Extracted page text data

------------------------------------------------------------------------

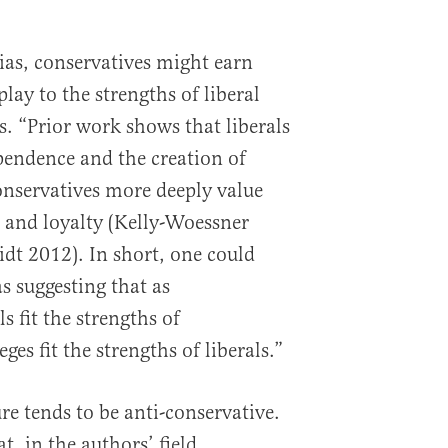
bias, conservatives might earn
play to the strengths of liberal
s. “Prior work shows that liberals
pendence and the creation of
onservatives more deeply value
 and loyalty (Kelly-Woessner
dt 2012). In short, one could
as suggesting that as
s fit the strengths of
ges fit the strengths of liberals.”
re tends to be anti-conservative.
t, in the authors’ field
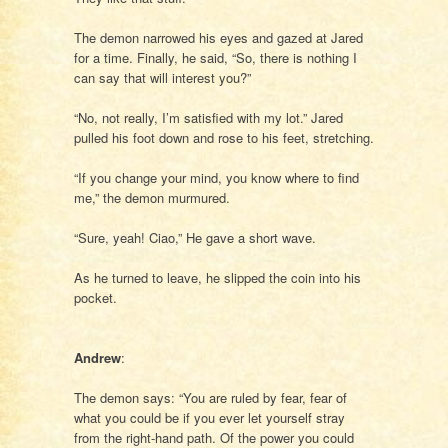
The demon narrowed his eyes and gazed at Jared
for a time. Finally, he said, “So, there is nothing I
can say that will interest you?”
“No, not really, I’m satisfied with my lot.” Jared
pulled his foot down and rose to his feet, stretching.
“If you change your mind, you know where to find
me,” the demon murmured.
“Sure, yeah! Ciao,” He gave a short wave.
As he turned to leave, he slipped the coin into his
pocket.
Andrew
:
The demon says: “You are ruled by fear, fear of
what you could be if you ever let yourself stray
from the right-hand path. Of the power you could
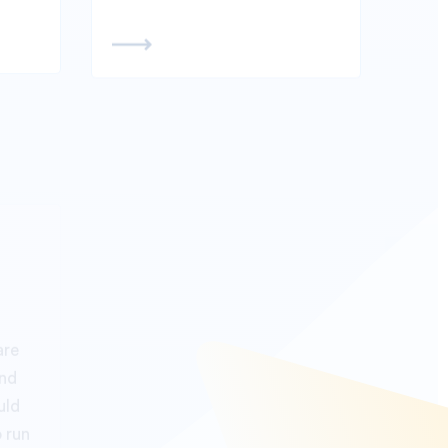
99.99% Server up-
time
are
and
Our GPS tracking Server
uld
comes with cutting edge
o run
technology with solid server
cking
uptime with 99.99% uptime
top.
so that our partner focus on
business building and keep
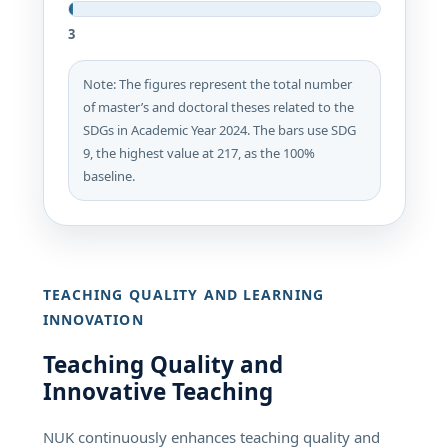
3
Note: The figures represent the total number
of master’s and doctoral theses related to the
SDGs in Academic Year 2024. The bars use SDG
9, the highest value at 217, as the 100%
baseline.
TEACHING QUALITY AND LEARNING
INNOVATION
Teaching Quality and
Innovative Teaching
NUK continuously enhances teaching quality and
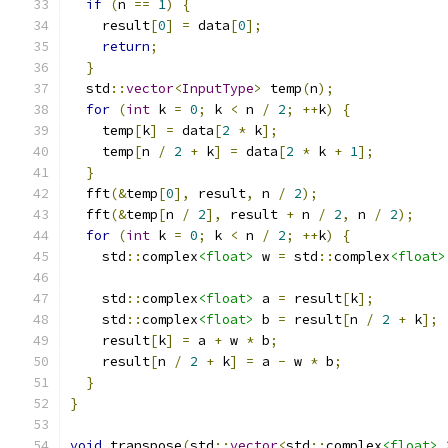
if
(
n 
==
1
)
{
    result
[
0
]
=
 data
[
0
];
return
;
}
  std
::
vector
<
InputType
>
 temp
(
n
);
for
(
int
 k 
=
0
;
 k 
<
 n 
/
2
;
++
k
)
{
    temp
[
k
]
=
 data
[
2
*
 k
];
    temp
[
n 
/
2
+
 k
]
=
 data
[
2
*
 k 
+
1
];
}
  fft
(&
temp
[
0
],
 result
,
 n 
/
2
);
  fft
(&
temp
[
n 
/
2
],
 result 
+
 n 
/
2
,
 n 
/
2
);
for
(
int
 k 
=
0
;
 k 
<
 n 
/
2
;
++
k
)
{
    std
::
complex
<float>
 w 
=
 std
::
complex
<float>
    std
::
complex
<float>
 a 
=
 result
[
k
];
    std
::
complex
<float>
 b 
=
 result
[
n 
/
2
+
 k
];
    result
[
k
]
=
 a 
+
 w 
*
 b
;
    result
[
n 
/
2
+
 k
]
=
 a 
-
 w 
*
 b
;
}
}
void
 transpose
(
std
::
vector
<
std
::
complex
<float>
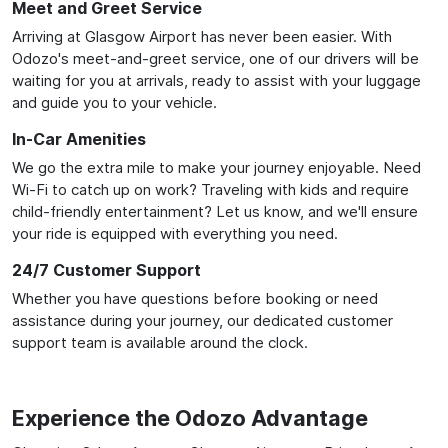
Meet and Greet Service
Arriving at Glasgow Airport has never been easier. With
Odozo's meet-and-greet service, one of our drivers will be
waiting for you at arrivals, ready to assist with your luggage
and guide you to your vehicle.
In-Car Amenities
We go the extra mile to make your journey enjoyable. Need
Wi-Fi to catch up on work? Traveling with kids and require
child-friendly entertainment? Let us know, and we'll ensure
your ride is equipped with everything you need.
24/7 Customer Support
Whether you have questions before booking or need
assistance during your journey, our dedicated customer
support team is available around the clock.
Experience the Odozo Advantage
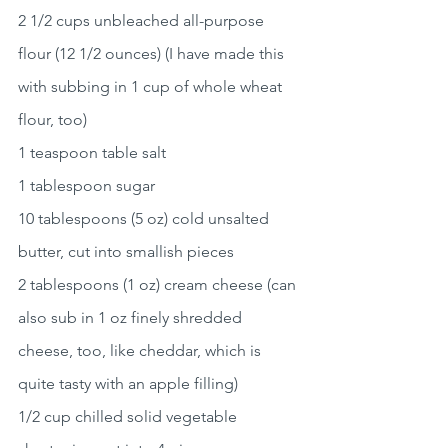
2 1/2 cups unbleached all-purpose 
flour (12 1/2 ounces) (I have made this 
with subbing in 1 cup of whole wheat 
flour, too)
1 teaspoon table salt
1 tablespoon sugar
10 tablespoons (5 oz) cold unsalted 
butter, cut into smallish pieces
2 tablespoons (1 oz) cream cheese (can 
also sub in 1 oz finely shredded 
cheese, too, like cheddar, which is 
quite tasty with an apple filling)
1/2 cup chilled solid vegetable 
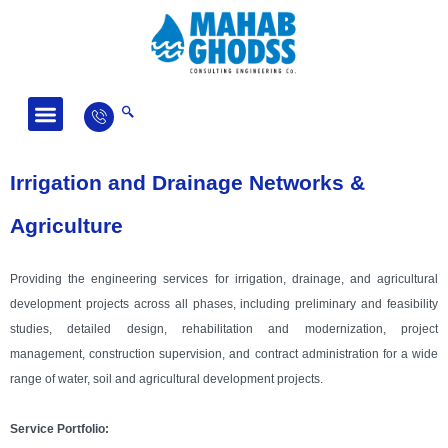
Fields of Activity
News and Articles
Irrigation and Drainage Networks &
Agriculture
Providing the engineering services for irrigation, drainage, and agricultural
development projects across all phases, including preliminary and feasibility
studies, detailed design, rehabilitation and modernization, project
management, construction supervision, and contract administration for a wide
range of water, soil and agricultural development projects.
Service Portfolio:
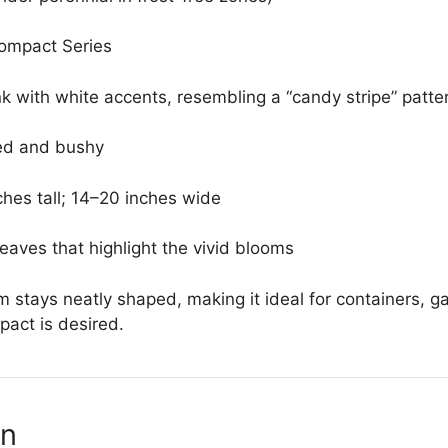
ompact Series
nk with white accents, resembling a “candy stripe” patte
d and bushy
hes tall; 14–20 inches wide
eaves that highlight the vivid blooms
stays neatly shaped, making it ideal for containers, 
pact is desired.
on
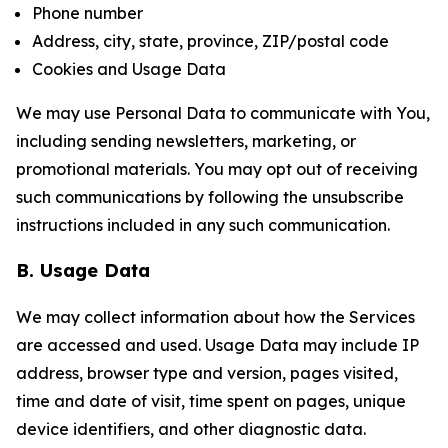
Phone number
Address, city, state, province, ZIP/postal code
Cookies and Usage Data
We may use Personal Data to communicate with You,
including sending newsletters, marketing, or
promotional materials. You may opt out of receiving
such communications by following the unsubscribe
instructions included in any such communication.
B. Usage Data
We may collect information about how the Services
are accessed and used. Usage Data may include IP
address, browser type and version, pages visited,
time and date of visit, time spent on pages, unique
device identifiers, and other diagnostic data.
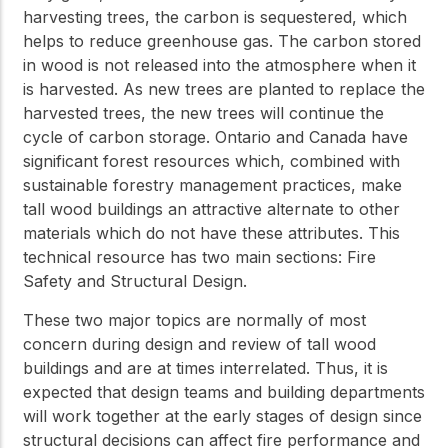
harvesting trees, the carbon is sequestered, which
helps to reduce greenhouse gas. The carbon stored
in wood is not released into the atmosphere when it
is harvested. As new trees are planted to replace the
harvested trees, the new trees will continue the
cycle of carbon storage. Ontario and Canada have
significant forest resources which, combined with
sustainable forestry management practices, make
tall wood buildings an attractive alternate to other
materials which do not have these attributes. This
technical resource has two main sections: Fire
Safety and Structural Design.
These two major topics are normally of most
concern during design and review of tall wood
buildings and are at times interrelated. Thus, it is
expected that design teams and building departments
will work together at the early stages of design since
structural decisions can affect fire performance and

------------------------------------------------------------------------

== Your task ==
The images are to be left out while the entries are written out exactly.

== Exercise output ==
bias, conservatives might earn
play to the strengths of liberal
s. “Prior work shows that liberals
pendence and the creation of
onservatives more deeply value
 and loyalty (Kelly-Woessner
dt 2012). In short, one could
as suggesting that as
s fit the strengths of
ges fit the strengths of liberals.”
re tends to be anti-conservative.
t, in the authors’ field
The demon narrowed his eyes and gazed at Jared
for a time. Finally, he said, “So, there is nothing I
can say that will interest you?”
“No, not really, I’m satisfied with my lot.” Jared
pulled his foot down and rose to his feet, stretching.
“If you change your mind, you know where to find
me,” the demon murmured.
“Sure, yeah! Ciao,” He gave a short wave.
As he turned to leave, he slipped the coin into his
pocket.
Andrew
:
The demon says: “You are ruled by fear, fear of
what you could be if you ever let yourself stray
from the right-hand path. Of the power you could
99.99% Server up-
time
are
and
Our GPS tracking Server
uld
comes with cutting edge
o run
technology with solid server
cking
uptime with 99.99% uptime
top.
so that our partner focus on
business building and keep
3
Note: The figures represent the total number
of master’s and doctoral theses related to the
SDGs in Academic Year 2024. The bars use SDG
9, the highest value at 217, as the 100%
baseline.
TEACHING QUALITY AND LEARNING
INNOVATION
Teaching Quality and
Innovative Teaching
NUK continuously enhances teaching quality and
if
(
n 
==
1
)
{
    result
[
0
]
=
 data
[
0
];
return
;
}
  std
::
vector
<
InputType
>
 temp
(
n
);
for
(
int
 k 
=
0
;
 k 
<
 n 
/
2
;
++
k
)
{
    temp
[
k
]
=
 data
[
2
*
 k
];
    temp
[
n 
/
2
+
 k
]
=
 data
[
2
*
 k 
+
1
];
}
  fft
(&
temp
[
0
],
 result
,
 n 
/
2
);
  fft
(&
temp
[
n 
/
2
],
 result 
+
 n 
/
2
,
 n 
/
2
);
for
(
int
 k 
=
0
;
 k 
<
 n 
/
2
;
++
k
)
{
    std
::
complex
<float>
 w 
=
 std
::
complex
<float>
    std
::
complex
<float>
 a 
=
 result
[
k
];
    std
::
complex
<float>
 b 
=
 result
[
n 
/
2
+
 k
];
    result
[
k
]
=
 a 
+
 w 
*
 b
;
    result
[
n 
/
2
+
 k
]
=
 a 
-
 w 
*
 b
;
}
}
void
 transpose
(
std
::
vector
<
std
::
complex
<float>
Meet and Greet Service
Arriving at Glasgow Airport has never been easier. With
Odozo's meet-and-greet service, one of our drivers will be
waiting for you at arrivals, ready to assist with your luggage
and guide you to your vehicle.
In-Car Amenities
We go the extra mile to make your journey enjoyable. Need
Wi-Fi to catch up on work? Traveling with kids and require
child-friendly entertainment? Let us know, and we'll ensure
your ride is equipped with everything you need.
24/7 Customer Support
Whether you have questions before booking or need
assistance during your journey, our dedicated customer
support team is available around the clock.
Experience the Odozo Advantage
2 1/2 cups unbleached all-purpose 
flour (12 1/2 ounces) (I have made this 
with subbing in 1 cup of whole wheat 
flour, too)
1 teaspoon table salt
1 tablespoon sugar
10 tablespoons (5 oz) cold unsalted 
butter, cut into smallish pieces
2 tablespoons (1 oz) cream cheese (can 
also sub in 1 oz finely shredded 
cheese, too, like cheddar, which is 
quite tasty with an apple filling)
1/2 cup chilled solid vegetable 
Fields of Activity
News and Articles
Irrigation and Drainage Networks &
Agriculture
Providing the engineering services for irrigation, drainage, and agricultural
development projects across all phases, including preliminary and feasibility
studies, detailed design, rehabilitation and modernization, project
management, construction supervision, and contract administration for a wide
range of water, soil and agricultural development projects.
Service Portfolio:
ompact Series
nk with white accents, resembling a “candy stripe” patte
d and bushy
hes tall; 14–20 inches wide
eaves that highlight the vivid blooms
stays neatly shaped, making it ideal for containers, 
pact is desired.
on
Phone number
Address, city, state, province, ZIP/postal code
Cookies and Usage Data
We may use Personal Data to communicate with You,
including sending newsletters, marketing, or
promotional materials. You may opt out of receiving
such communications by following the unsubscribe
instructions included in any such communication.
B. Usage Data
We may collect information about how the Services
are accessed and used. Usage Data may include IP
address, browser type and version, pages visited,
time and date of visit, time spent on pages, unique
device identifiers, and other diagnostic data.
harvesting trees, the carbon is sequestered, which
helps to reduce greenhouse gas. The carbon stored
in wood is not released into the atmosphere when it
is harvested. As new trees are planted to replace the
harvested trees, the new trees will continue the
cycle of carbon storage. Ontario and Canada have
significant forest resources which, combined with
sustainable forestry management practices, make
tall wood buildings an attractive alternate to other
materials which do not have these attributes. This
technical resource has two main sections: Fire
Safety and Structural Design.
These two major topics are normally of most
concern during design and review of tall wood
buildings and are at times interrelated. Thus, it is
expected that design teams and building departments
will work together at the early stages of design since
structural decisions can affect fire performance and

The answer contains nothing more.